::: Supplied entries

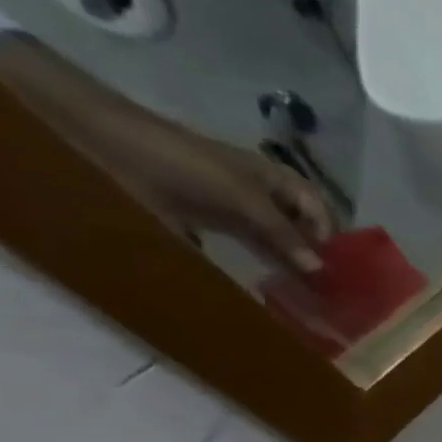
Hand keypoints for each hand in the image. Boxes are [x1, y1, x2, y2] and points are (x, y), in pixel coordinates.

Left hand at [0, 33, 334, 273]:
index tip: (337, 267)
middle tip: (327, 290)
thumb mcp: (242, 197)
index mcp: (276, 180)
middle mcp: (262, 195)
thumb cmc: (183, 163)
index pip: (320, 210)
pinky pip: (246, 249)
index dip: (332, 235)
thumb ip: (282, 234)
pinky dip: (260, 268)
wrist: (104, 145)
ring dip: (289, 266)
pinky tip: (269, 288)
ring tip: (304, 296)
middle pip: (302, 228)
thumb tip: (321, 271)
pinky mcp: (209, 225)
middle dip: (314, 256)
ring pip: (276, 242)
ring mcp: (235, 211)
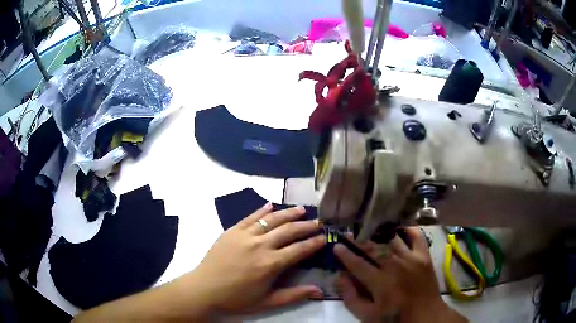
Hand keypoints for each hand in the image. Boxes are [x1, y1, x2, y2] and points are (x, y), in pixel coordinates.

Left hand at [190, 203, 325, 315]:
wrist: (204, 289)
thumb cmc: (236, 299)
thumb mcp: (267, 302)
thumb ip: (294, 295)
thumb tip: (319, 290)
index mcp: (271, 264)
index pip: (300, 249)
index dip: (314, 242)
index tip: (325, 237)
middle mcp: (261, 245)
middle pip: (289, 230)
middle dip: (306, 226)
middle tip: (318, 222)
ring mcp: (245, 235)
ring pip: (272, 219)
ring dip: (288, 213)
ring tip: (301, 209)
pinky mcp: (232, 230)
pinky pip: (250, 216)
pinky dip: (262, 210)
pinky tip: (271, 204)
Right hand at [334, 227, 465, 322]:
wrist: (425, 315)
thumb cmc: (394, 317)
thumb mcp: (367, 315)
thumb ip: (351, 297)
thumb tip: (340, 276)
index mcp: (380, 283)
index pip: (358, 264)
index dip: (345, 254)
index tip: (336, 246)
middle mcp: (396, 266)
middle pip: (374, 248)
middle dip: (358, 239)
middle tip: (348, 233)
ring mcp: (412, 258)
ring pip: (392, 239)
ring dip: (378, 232)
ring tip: (368, 227)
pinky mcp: (424, 256)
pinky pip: (416, 236)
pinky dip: (408, 229)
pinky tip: (399, 226)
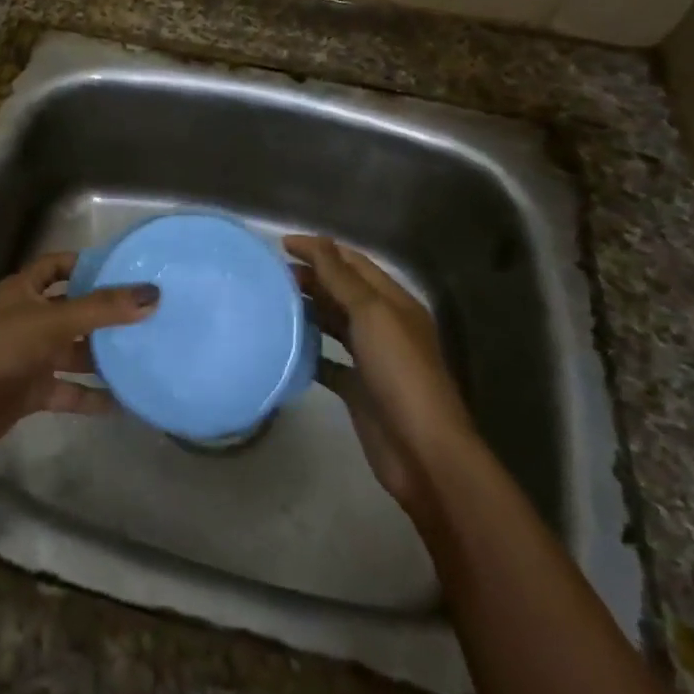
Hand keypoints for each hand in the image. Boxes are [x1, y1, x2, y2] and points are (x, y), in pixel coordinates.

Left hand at [0, 253, 157, 452]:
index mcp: (25, 290)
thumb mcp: (51, 322)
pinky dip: (92, 395)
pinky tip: (125, 401)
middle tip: (151, 315)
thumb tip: (152, 293)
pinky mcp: (32, 390)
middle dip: (106, 313)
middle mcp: (29, 318)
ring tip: (147, 355)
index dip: (87, 264)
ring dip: (104, 356)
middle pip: (74, 310)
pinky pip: (69, 390)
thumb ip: (101, 309)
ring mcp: (30, 355)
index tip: (126, 269)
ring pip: (74, 351)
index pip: (59, 265)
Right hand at [286, 235, 475, 510]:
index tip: (281, 245)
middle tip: (271, 274)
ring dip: (308, 309)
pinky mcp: (358, 389)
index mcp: (395, 303)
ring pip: (335, 323)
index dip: (320, 249)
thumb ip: (341, 277)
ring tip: (272, 301)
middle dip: (311, 277)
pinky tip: (284, 344)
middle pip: (343, 291)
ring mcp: (372, 359)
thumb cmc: (400, 373)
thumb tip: (316, 241)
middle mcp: (385, 326)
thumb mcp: (371, 314)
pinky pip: (328, 361)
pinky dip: (308, 350)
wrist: (423, 452)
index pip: (354, 263)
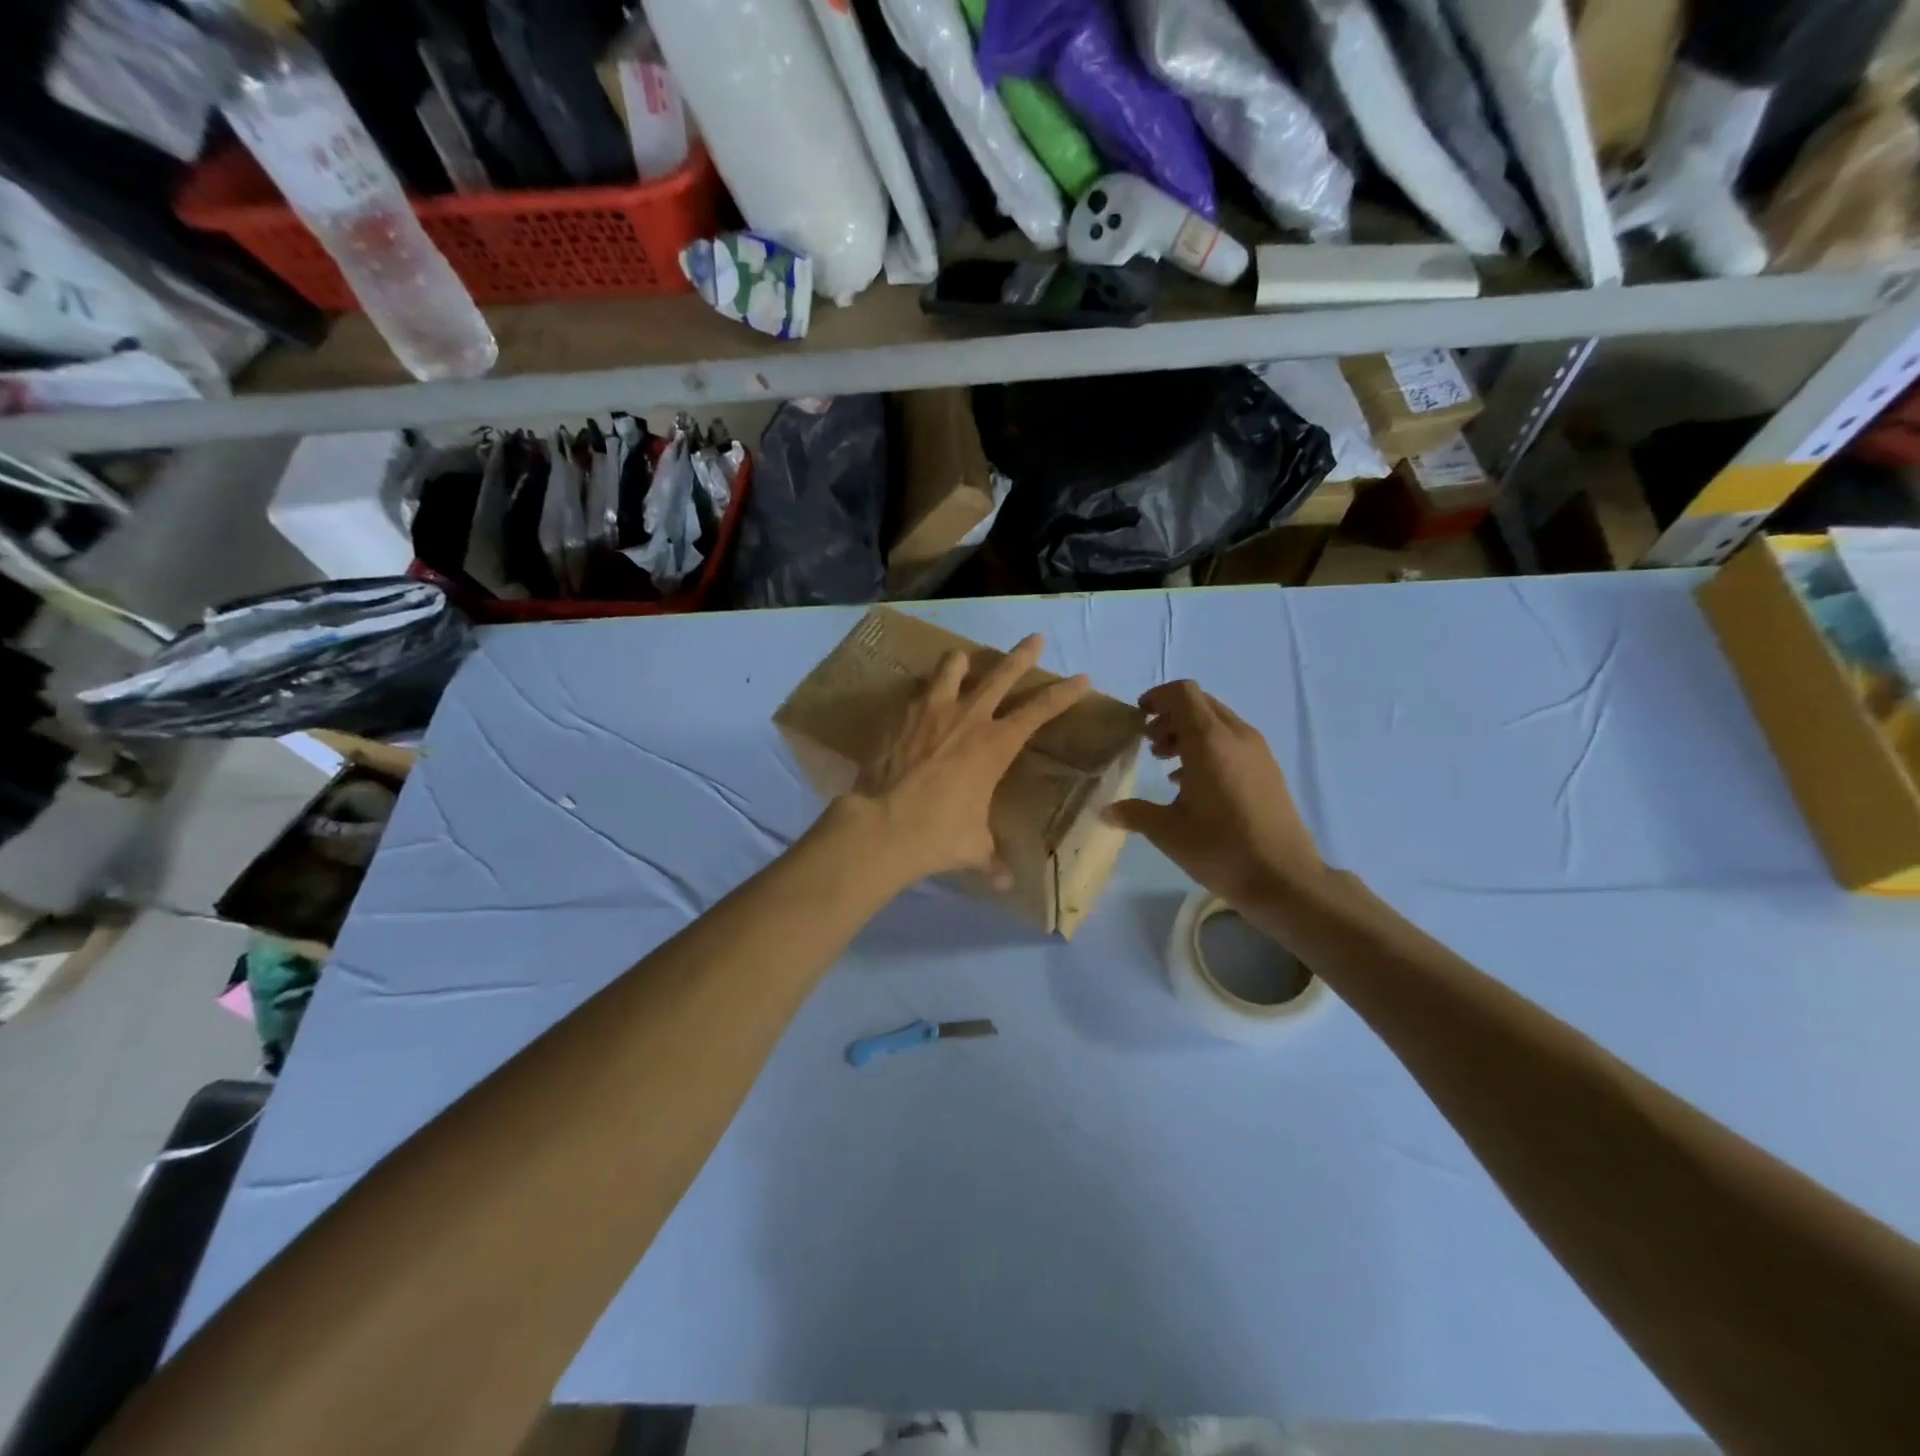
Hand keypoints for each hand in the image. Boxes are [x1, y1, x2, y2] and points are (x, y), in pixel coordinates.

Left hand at [846, 634, 1088, 888]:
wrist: (883, 825)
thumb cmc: (939, 834)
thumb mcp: (974, 847)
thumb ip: (992, 860)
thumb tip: (1005, 883)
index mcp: (995, 745)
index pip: (1040, 710)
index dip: (1063, 693)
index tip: (1082, 678)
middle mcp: (968, 717)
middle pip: (1001, 674)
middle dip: (1021, 655)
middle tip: (1034, 639)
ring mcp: (932, 710)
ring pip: (952, 668)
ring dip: (963, 661)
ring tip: (964, 657)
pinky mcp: (901, 716)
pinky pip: (918, 690)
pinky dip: (926, 689)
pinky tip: (922, 696)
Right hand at [1104, 681, 1322, 904]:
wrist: (1284, 879)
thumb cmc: (1220, 848)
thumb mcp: (1167, 831)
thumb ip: (1134, 813)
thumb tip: (1106, 811)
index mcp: (1210, 741)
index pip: (1183, 693)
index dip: (1157, 697)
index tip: (1139, 718)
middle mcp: (1237, 736)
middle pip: (1201, 704)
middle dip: (1171, 716)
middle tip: (1150, 744)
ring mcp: (1258, 752)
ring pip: (1218, 723)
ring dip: (1189, 733)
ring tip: (1167, 763)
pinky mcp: (1269, 770)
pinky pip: (1233, 742)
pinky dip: (1209, 748)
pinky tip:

::::::

* **Your goal**
Your task is to transcribe all of the records precisely, with no images included.

* **Result for this task**
Hand keypoints for each hand in the image. Boxes are [x1, y1, x2, y2] and points are (x, y), in pixel coordinates.

Left hand at [0, 33, 334, 273]:
index tip: (337, 267)
middle tip: (327, 290)
thumb mcp: (242, 197)
index mcp: (276, 180)
middle mcp: (262, 195)
thumb cmc: (183, 163)
index pip: (320, 210)
pinky pip: (246, 249)
index dip: (332, 235)
thumb ip: (282, 234)
pinky dip: (260, 268)
wrist: (104, 145)
ring dip: (289, 266)
pinky tip: (269, 288)
ring tip: (304, 296)
middle pip: (302, 228)
thumb tip: (321, 271)
pinky mcp: (209, 225)
middle dip: (314, 256)
ring pip: (276, 242)
ring mcp: (235, 211)
Hand keypoints for each hand in the image. Boxes are [x1, y1, x2, y2] and points are (x, y), in pixel coordinates.

Left hand at [190, 203, 325, 315]:
wrist: (204, 289)
thumb cmc: (236, 299)
thumb mcp: (267, 302)
thumb ip: (294, 295)
thumb tip: (319, 290)
index mcp: (271, 264)
index pip: (300, 249)
index dip: (314, 242)
index tip: (325, 237)
middle mcp: (261, 245)
middle pip: (289, 230)
middle dip: (306, 226)
middle tip: (318, 222)
ring mcp: (245, 235)
ring pip: (272, 219)
ring dip: (288, 213)
ring tip: (301, 209)
pinky mcp: (232, 230)
pinky pip: (250, 216)
pinky dip: (262, 210)
pinky tip: (271, 204)
Right hand at [334, 227, 465, 322]:
wrist: (425, 315)
thumb cmc: (394, 317)
thumb mcp: (367, 315)
thumb ip: (351, 297)
thumb tip: (340, 276)
index mcp: (380, 283)
index pip: (358, 264)
index dip: (345, 254)
index tip: (336, 246)
middle mcp: (396, 266)
middle pip: (374, 248)
middle dip: (358, 239)
middle tip: (348, 233)
ring mcp: (412, 258)
ring pip: (392, 239)
ring dip: (378, 232)
ring tip: (368, 227)
pinky mcp: (424, 256)
pinky pip: (416, 236)
pinky dip: (408, 229)
pinky tip: (399, 226)
Hand keypoints for each hand in the image. Boxes are [x1, y1, x2, y2] and points are (x, y), in pixel coordinates.

Left hand at [0, 253, 157, 452]:
index mcp: (25, 290)
thumb mcp: (51, 322)
pinky dip: (92, 395)
pinky tip: (125, 401)
middle tip: (151, 315)
thumb tip: (152, 293)
pinky mcp: (32, 390)
middle dip: (106, 313)
middle mcp: (29, 318)
ring tip: (147, 355)
index dip: (87, 264)
ring dip: (104, 356)
middle pip: (74, 310)
pinky pip: (69, 390)
thumb ip: (101, 309)
ring mcp: (30, 355)
index tip: (126, 269)
ring pip: (74, 351)
index pip: (59, 265)
Right hand at [286, 235, 475, 510]:
index tip: (281, 245)
middle tip: (271, 274)
ring dip: (308, 309)
pinky mcp: (358, 389)
index mcp: (395, 303)
ring pip: (335, 323)
index dip: (320, 249)
thumb ip: (341, 277)
ring tip: (272, 301)
middle dip: (311, 277)
pinky tip: (284, 344)
middle pip: (343, 291)
ring mcp: (372, 359)
thumb cmc: (400, 373)
thumb tip: (316, 241)
middle mcp: (385, 326)
thumb mcp: (371, 314)
pinky pip: (328, 361)
pinky dip: (308, 350)
wrist: (423, 452)
index pip: (354, 263)
Hand keypoints for each hand in the image. Boxes are [x1, y1, x2, y2] and points are (x, y), in pixel coordinates.

Left hand at [846, 634, 1088, 888]:
wrist: (883, 825)
thumb cmc: (939, 834)
thumb mcp: (974, 847)
thumb ip: (992, 860)
thumb tip: (1005, 883)
index mcp: (995, 745)
index pip: (1040, 710)
index dip: (1063, 693)
index tip: (1082, 678)
middle mcp: (968, 717)
middle pip: (1001, 674)
middle dip: (1021, 655)
middle tip: (1034, 639)
ring mcp: (932, 710)
ring pip: (952, 668)
ring dip: (963, 661)
ring tip: (964, 657)
pinky mcp: (901, 716)
pinky pip: (918, 690)
pinky dip: (926, 689)
pinky tip: (922, 696)
Right hand at [1104, 681, 1322, 904]:
wrist: (1284, 879)
thumb cmc: (1220, 848)
thumb mcp: (1167, 831)
thumb ip: (1134, 813)
thumb tip: (1106, 811)
index mcp: (1210, 741)
index pip: (1183, 693)
index dip: (1157, 697)
index tip: (1139, 718)
middle mcp: (1237, 736)
middle pip: (1201, 704)
middle dip: (1171, 716)
middle tip: (1150, 744)
ring mcp: (1258, 752)
ring pip: (1218, 723)
ring dip: (1189, 733)
ring tip: (1167, 763)
pinky mcp: (1269, 770)
pinky pip: (1233, 742)
pinky dip: (1209, 748)
pinky tip:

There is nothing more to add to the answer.